In other words, and as I emphasised to a talented group of Indian scholars during my recent lecture on India’s maritime diplomacy in the Indo-Pacific, India has built key connections between the strategic, material, and cultural, rather than only focusing on military cooperation.

Through the diplomatic framework of Security and Growth for All in the Region (SAGAR), a primary thrust has been on multilateralism, peaceful resolution of disputes, socio-economic development and environmental sustainability by developing the infrastructure to respond to natural disasters like tsunamis, which assumes importance in maritime contexts with fragile ecosystems and vulnerability to climate change. Successful tourism, too, depends on environmental preservation. Unfortunately, India’s principled efforts are being challenged by Beijing’s militarism.

One solution for India would be to develop a more formal alliance with the United States. However, great powers can be quite transactional and this will come at a cost for India, including trade concessions as well as Washington’s demands that New Delhi vote on American lines at the UN. This will, in turn, jeopardise the principled policy positions and delicate balance that New Delhi has maintained in its relations with the countries in the Middle East. Speaking of the Israel-Palestine issue, for instance, New Delhi recognises Israel’s security needs amidst the challenges of cross-border terrorism that India too has faced, and has condemned Hamas’ attack on civilians. At the same time, it has conscientiously voted for a ceasefire, urged a diplomatic resolution, and sent humanitarian aid, in a war that has taken 35,000 Palestinian lives and whose continuation was enabled by American veto at the UN.

So, unless the Dragon’s military aggressiveness necessitates a policy change, New Delhi’s best bet may be to continue strengthening its security base, including via multi-alignment platforms such as Quad, alongside economic growth and cultivating human well-being through education, gender inclusivity and public health initiatives. New Delhi must also foster deeper ties with islands with substantial diasporic Indian populations such as Fiji and Mauritius, alongside blue economy engagements with Seychelles and other island nations through the Indian Ocean Commission and the Indian Ocean Rim Association.
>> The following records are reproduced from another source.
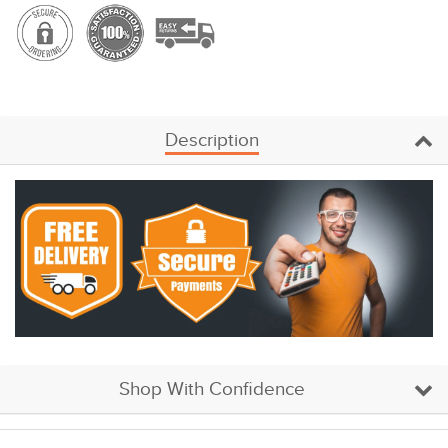
Description
Shop With Confidence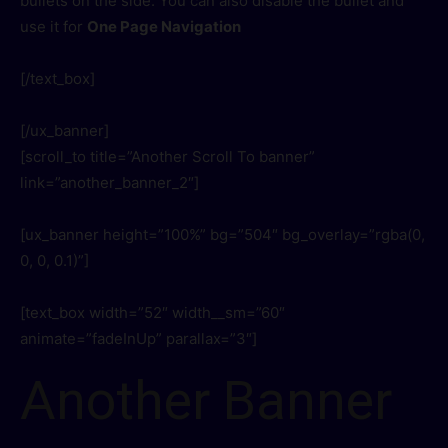
bullets on the side. You can also disable the bullet and
use it for
One Page Navigation
[/text_box]
[/ux_banner]
[scroll_to title=”Another Scroll To banner”
link=”another_banner_2″]
[ux_banner height=”100%” bg=”504″ bg_overlay=”rgba(0,
0, 0, 0.1)”]
[text_box width=”52″ width__sm=”60″
animate=”fadeInUp” parallax=”3″]
Another Banner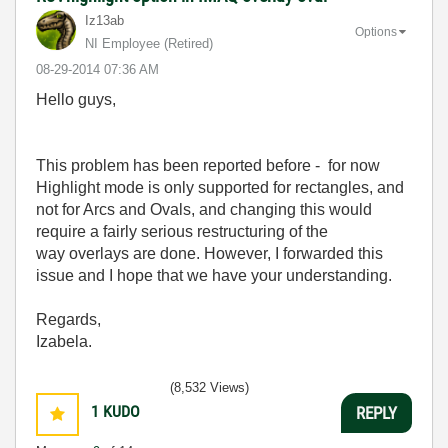
Iz13ab
Options
NI Employee (retired)
‎08-29-2014
07:36 AM
Hello guys,
This problem has been reported before - for now
Highlight mode is only supported for rectangles, and
not for Arcs and Ovals, and changing this
would
require a fairly serious restructuring of the
way overlays are done. However, I forwarded this
issue and I hope that we have your understanding.
Regards,
Izabela.
(8,532 Views)
1
KUDO
REPLY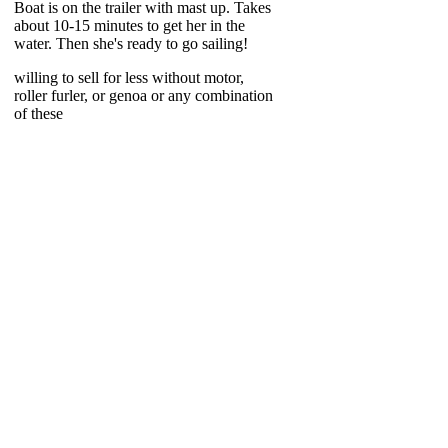
Boat is on the trailer with mast up. Takes
about 10-15 minutes to get her in the
water. Then she's ready to go sailing!
willing to sell for less without motor,
roller furler, or genoa or any combination
of these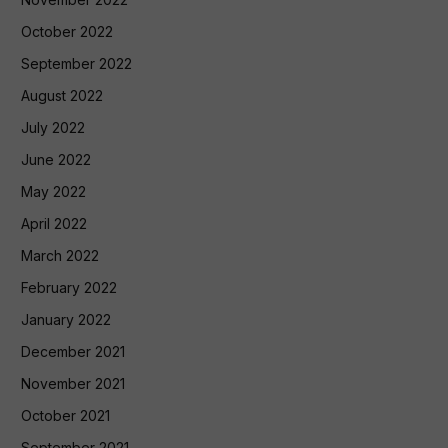
October 2022
September 2022
August 2022
July 2022
June 2022
May 2022
April 2022
March 2022
February 2022
January 2022
December 2021
November 2021
October 2021
September 2021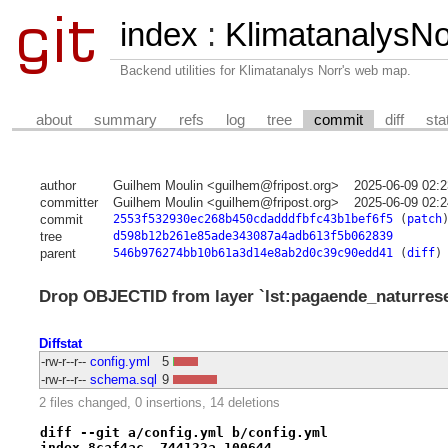
index
:
KlimatanalysNor
Backend utilities for Klimatanalys Norr's web map.
about
summary
refs
log
tree
commit
diff
sta
author
Guilhem Moulin <guilhem@fripost.org>
2025-06-09 02:
committer
Guilhem Moulin <guilhem@fripost.org>
2025-06-09 02:
commit
2553f532930ec268b450cdadddfbfc43b1bef6f5
(
patch
tree
d598b12b261e85ade343087a4adb613f5b062839
parent
546b976274bb10b61a3d14e8ab2d0c39c90edd41
(
diff
)
Drop OBJECTID from layer `lst:pagaende_naturreserva
Diffstat
-rw-r--r--
config.yml
5
-rw-r--r--
schema.sql
9
2 files changed, 0 insertions, 14 deletions
diff --git a/config.yml b/config.yml
index 8caf4ac..744122a 100644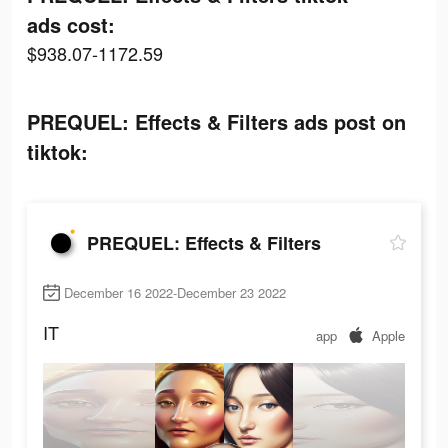
ads cost:
$938.07-1172.59
PREQUEL: Effects & Filters ads post on
tiktok:
PREQUEL: Effects & Filters
December 16 2022-December 23 2022
IT
app
Apple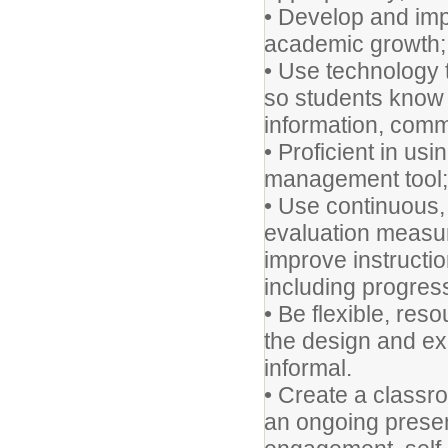
• Develop and impl
academic growth;
• Use technology 
so students know h
information, comm
• Proficient in us
management tool;
• Use continuous,
evaluation measu
improve instructi
including progres
• Be flexible, res
the design and ex
informal.
• Create a classr
an ongoing presen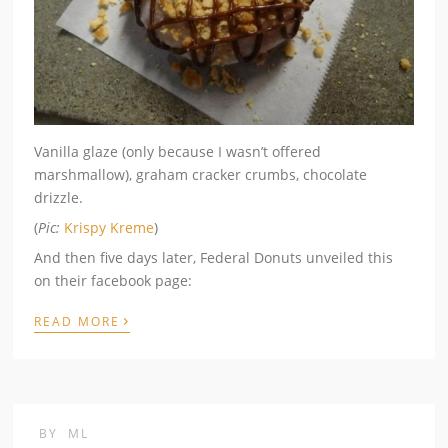
Vanilla glaze (only because I wasn’t offered
marshmallow), graham cracker crumbs, chocolate
drizzle.
(
Pic:
Krispy Kreme
)
And then five days later, Federal Donuts unveiled this
on their facebook page:
›
READ MORE
BY
ML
Like other democracies, India’s democracy too is not perfect, but India is surpassing its role as a traditional provider of security to emerge as a force for the collective good. When external affairs minister Subrahmanyam Jaishankar, who commands the respect of many across the political spectrum, was asked by a journalist “whose side” India was on, his bold and principled response was that India was large and strong enough to make independent foreign policy decisions. This is India’s best possible future.